Merci… Le doigt délicat de cet ange devant sa bouche me parle… Chut… 

Je le reçois comme une invitation à laisser parler le silence, quand mes pensées et mes paroles ne produisent plus rien de bon, manipulées qu’elles sont par mes peurs inconscientes… 

Laisse-moi te raconter une histoire… 

Il y a une dizaine d’années, j’enchaînais les unes après les autres les semaines de formation à la Thérapie sociale avec Charles Rojzman, du côté de Montparnasse. 

Ces semaines étaient pour moi d’une rare plénitude, et d’une joie profonde. Nous étions une douzaine, en cercle, et, sous le regard aimant de Charles, nous traversions, avec courage et persévérance, au rythme de nos prises de conscience successives et des nécessaires silences qui s’en suivaient, les obstacles émotionnels et relationnels qui nous empêchaient d’être pleinement en contact avec nous-mêmes, avec les autres et avec la réalité. 
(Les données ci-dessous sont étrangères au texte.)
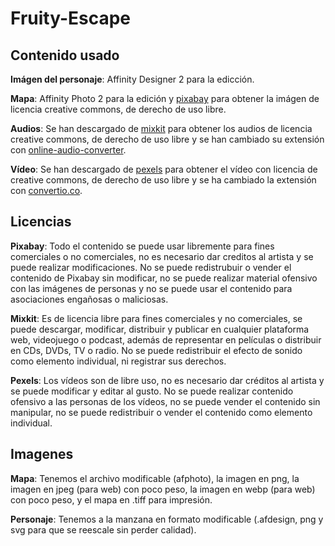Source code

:# Fruity-Escape

## Contenido usado

**Imágen del personaje**: Affinity Designer 2 para la edicción.

**Mapa**: Affinity Photo 2 para la edición y [pixabay](https://pixabay.com/es/) para obtener la imágen de licencia creative commons, de derecho de uso libre.

**Audios**: Se han descargado de [mixkit](https://mixkit.co/free-sound-effects/) para obtener los audios de licencia creative commons, de derecho de uso libre y se han cambiado su extensión con [online-audio-converter](https://online-audio-converter.com/es/).

**Vídeo**: Se han descargado de [pexels](https://www.pexels.com/search/videos/apple/) para obtener el vídeo con licencia de creative commons, de derecho de uso libre y se ha cambiado la extensión con [convertio.co](https://convertio.co/es/mp4-webm/).

## Licencias

**Pixabay**: Todo el contenido se puede usar libremente para fines comerciales o no comerciales, no es necesario dar creditos al artista y se puede realizar modificaciones. No se puede redistrubuir o vender el contenido de Pixabay sin modificar, no se puede realizar material ofensivo con las imágenes de personas y no se puede usar el contenido para asociaciones engañosas o maliciosas.

**Mixkit**: Es de licencia libre para fines comerciales y no comerciales, se puede descargar, modificar, distribuir y publicar en cualquier plataforma web, videojuego o podcast, además de representar en películas o distribuir en CDs, DVDs, TV o radio. No se puede redistribuir el efecto de sonido como elemento individual, ni registrar sus derechos.

**Pexels**: Los vídeos son de libre uso, no es necesario dar créditos al artista y se puede modificar y editar al gusto. No se puede realizar contenido ofensivo a las personas de los vídeos, no se puede vender el contenido sin manipular, no se puede redistribuir o vender el contenido como elemento individual.

## Imagenes

**Mapa**: Tenemos el archivo modificable (afphoto), la imagen en png, la imagen en jpeg (para web) con poco peso, la imagen en webp (para web) con poco peso, y el mapa en .tiff para impresión.

**Personaje**: Tenemos a la manzana en formato modificable (.afdesign, png y svg para que se reescale sin perder calidad).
Un vendredi soir, juste après l’une de ces semaines libératoires, pleinement « en contact », donc, je décidai de traverser Paris à pied avec une amie avec laquelle je partageais la formation, pour aller assister avec elle à une conférence. Tout en marchant, je me mis à lui raconter ma vie, surtout ma vie sentimentale – tu me connais ! 🙂 -, et bien tu ne me croiras pas si tu veux, mais au moment où vint le chapitre d’une histoire particulièrement douloureuse, apparut la femme en question, venant dans notre direction, pile au moment où je parlai d’elle, juste devant nos yeux. Je ne l’avais pas revue depuis notre séparation, sept ans auparavant. Elle était au téléphone, nous échangeâmes trois mots, mais ce fut suffisant pour que je lui fasse un grand sourire et que je vive intérieurement l’épilogue d’un long deuil, une délivrance. 

Tu le sais, on appelle ce genre d’évènement une synchronicité, le grand psychanalyste Carl Gustav Jung en avait fait l’un de ses objets d’études. Je suis moi-même et sans le vouloir un collectionneur, et je sais que toi aussi. 

Mysticisme ? Superstition ? Pour qui veut bien les accueillir, les synchronicités ne sont-elles pas plutôt nos « nécessaires petits miracles de la vie » ?

Ton ange, Valérie, et s’il nous disait que parfois il faut savoir se taire, et apprendre à revenir à nous-mêmes, et au monde qui redevient alors un miraculeux allié ? 

Un « allié ailé », pour notre propre accomplissement en même temps que pour celui du monde… 

Et si c’était ça, le cœur de réacteur du Tikkoun Olam ?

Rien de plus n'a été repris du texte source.